**Provided data**
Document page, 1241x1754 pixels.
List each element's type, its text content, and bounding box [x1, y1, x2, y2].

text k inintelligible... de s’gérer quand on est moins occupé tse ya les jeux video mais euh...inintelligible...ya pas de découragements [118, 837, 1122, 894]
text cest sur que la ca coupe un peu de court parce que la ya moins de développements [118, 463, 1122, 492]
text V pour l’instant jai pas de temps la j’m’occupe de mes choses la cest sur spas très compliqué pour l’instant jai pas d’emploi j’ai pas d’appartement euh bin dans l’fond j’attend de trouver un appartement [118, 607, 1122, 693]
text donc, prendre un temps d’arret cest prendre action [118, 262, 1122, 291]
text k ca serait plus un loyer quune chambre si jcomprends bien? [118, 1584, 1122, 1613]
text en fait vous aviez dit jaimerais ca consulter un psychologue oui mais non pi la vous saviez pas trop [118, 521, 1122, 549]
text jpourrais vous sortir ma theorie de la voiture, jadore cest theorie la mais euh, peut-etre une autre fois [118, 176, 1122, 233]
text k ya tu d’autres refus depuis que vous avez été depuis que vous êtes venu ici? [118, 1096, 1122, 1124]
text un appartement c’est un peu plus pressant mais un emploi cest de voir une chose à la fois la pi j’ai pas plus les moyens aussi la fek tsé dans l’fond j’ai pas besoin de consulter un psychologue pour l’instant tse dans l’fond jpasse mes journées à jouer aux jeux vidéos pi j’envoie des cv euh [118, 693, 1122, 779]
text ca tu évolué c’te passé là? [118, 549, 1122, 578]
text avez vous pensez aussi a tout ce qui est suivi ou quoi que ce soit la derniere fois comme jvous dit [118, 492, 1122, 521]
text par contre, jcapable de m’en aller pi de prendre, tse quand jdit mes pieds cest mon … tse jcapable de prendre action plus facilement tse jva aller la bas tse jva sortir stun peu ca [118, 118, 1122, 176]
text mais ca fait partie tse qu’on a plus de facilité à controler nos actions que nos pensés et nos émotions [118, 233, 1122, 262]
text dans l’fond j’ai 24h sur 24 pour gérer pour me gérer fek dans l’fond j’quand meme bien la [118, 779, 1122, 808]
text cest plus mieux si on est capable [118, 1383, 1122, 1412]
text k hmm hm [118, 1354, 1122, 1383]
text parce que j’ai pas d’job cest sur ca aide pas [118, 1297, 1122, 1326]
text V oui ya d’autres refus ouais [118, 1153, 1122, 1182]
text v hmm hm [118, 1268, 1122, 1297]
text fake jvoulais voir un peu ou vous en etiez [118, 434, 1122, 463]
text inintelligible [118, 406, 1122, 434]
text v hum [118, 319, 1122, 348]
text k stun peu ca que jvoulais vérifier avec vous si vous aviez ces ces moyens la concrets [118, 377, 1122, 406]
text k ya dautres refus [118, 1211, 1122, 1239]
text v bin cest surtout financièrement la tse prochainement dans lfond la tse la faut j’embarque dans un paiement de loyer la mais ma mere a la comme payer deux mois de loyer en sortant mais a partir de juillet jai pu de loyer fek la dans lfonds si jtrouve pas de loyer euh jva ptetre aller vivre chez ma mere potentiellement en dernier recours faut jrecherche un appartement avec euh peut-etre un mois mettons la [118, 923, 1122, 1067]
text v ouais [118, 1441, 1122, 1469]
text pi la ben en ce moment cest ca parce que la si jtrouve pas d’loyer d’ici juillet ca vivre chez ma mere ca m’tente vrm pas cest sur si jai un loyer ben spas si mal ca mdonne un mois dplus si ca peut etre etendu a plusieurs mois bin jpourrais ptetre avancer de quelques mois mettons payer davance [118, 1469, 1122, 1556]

**Exercise directions**
Format every line of the rows above as a numbered list, leaving out blank lines.

**Finished task**
1. Document page, 1241x1754 pixels.
2. List each element's type, its text content, and bounding box [x1, y1, x2, y2].
3. text k inintelligible... de s’gérer quand on est moins occupé tse ya les jeux video mais euh...inintelligible...ya pas de découragements [118, 837, 1122, 894]
4. text cest sur que la ca coupe un peu de court parce que la ya moins de développements [118, 463, 1122, 492]
5. text V pour l’instant jai pas de temps la j’m’occupe de mes choses la cest sur spas très compliqué pour l’instant jai pas d’emploi j’ai pas d’appartement euh bin dans l’fond j’attend de trouver un appartement [118, 607, 1122, 693]
6. text donc, prendre un temps d’arret cest prendre action [118, 262, 1122, 291]
7. text k ca serait plus un loyer quune chambre si jcomprends bien? [118, 1584, 1122, 1613]
8. text en fait vous aviez dit jaimerais ca consulter un psychologue oui mais non pi la vous saviez pas trop [118, 521, 1122, 549]
9. text jpourrais vous sortir ma theorie de la voiture, jadore cest theorie la mais euh, peut-etre une autre fois [118, 176, 1122, 233]
10. text k ya tu d’autres refus depuis que vous avez été depuis que vous êtes venu ici? [118, 1096, 1122, 1124]
11. text un appartement c’est un peu plus pressant mais un emploi cest de voir une chose à la fois la pi j’ai pas plus les moyens aussi la fek tsé dans l’fond j’ai pas besoin de consulter un psychologue pour l’instant tse dans l’fond jpasse mes journées à jouer aux jeux vidéos pi j’envoie des cv euh [118, 693, 1122, 779]
12. text ca tu évolué c’te passé là? [118, 549, 1122, 578]
13. text avez vous pensez aussi a tout ce qui est suivi ou quoi que ce soit la derniere fois comme jvous dit [118, 492, 1122, 521]
14. text par contre, jcapable de m’en aller pi de prendre, tse quand jdit mes pieds cest mon … tse jcapable de prendre action plus facilement tse jva aller la bas tse jva sortir stun peu ca [118, 118, 1122, 176]
15. text mais ca fait partie tse qu’on a plus de facilité à controler nos actions que nos pensés et nos émotions [118, 233, 1122, 262]
16. text dans l’fond j’ai 24h sur 24 pour gérer pour me gérer fek dans l’fond j’quand meme bien la [118, 779, 1122, 808]
17. text cest plus mieux si on est capable [118, 1383, 1122, 1412]
18. text k hmm hm [118, 1354, 1122, 1383]
19. text parce que j’ai pas d’job cest sur ca aide pas [118, 1297, 1122, 1326]
20. text V oui ya d’autres refus ouais [118, 1153, 1122, 1182]
21. text v hmm hm [118, 1268, 1122, 1297]
22. text fake jvoulais voir un peu ou vous en etiez [118, 434, 1122, 463]
23. text inintelligible [118, 406, 1122, 434]
24. text v hum [118, 319, 1122, 348]
25. text k stun peu ca que jvoulais vérifier avec vous si vous aviez ces ces moyens la concrets [118, 377, 1122, 406]
26. text k ya dautres refus [118, 1211, 1122, 1239]
27. text v bin cest surtout financièrement la tse prochainement dans lfond la tse la faut j’embarque dans un paiement de loyer la mais ma mere a la comme payer deux mois de loyer en sortant mais a partir de juillet jai pu de loyer fek la dans lfonds si jtrouve pas de loyer euh jva ptetre aller vivre chez ma mere potentiellement en dernier recours faut jrecherche un appartement avec euh peut-etre un mois mettons la [118, 923, 1122, 1067]
28. text v ouais [118, 1441, 1122, 1469]
29. text pi la ben en ce moment cest ca parce que la si jtrouve pas d’loyer d’ici juillet ca vivre chez ma mere ca m’tente vrm pas cest sur si jai un loyer ben spas si mal ca mdonne un mois dplus si ca peut etre etendu a plusieurs mois bin jpourrais ptetre avancer de quelques mois mettons payer davance [118, 1469, 1122, 1556]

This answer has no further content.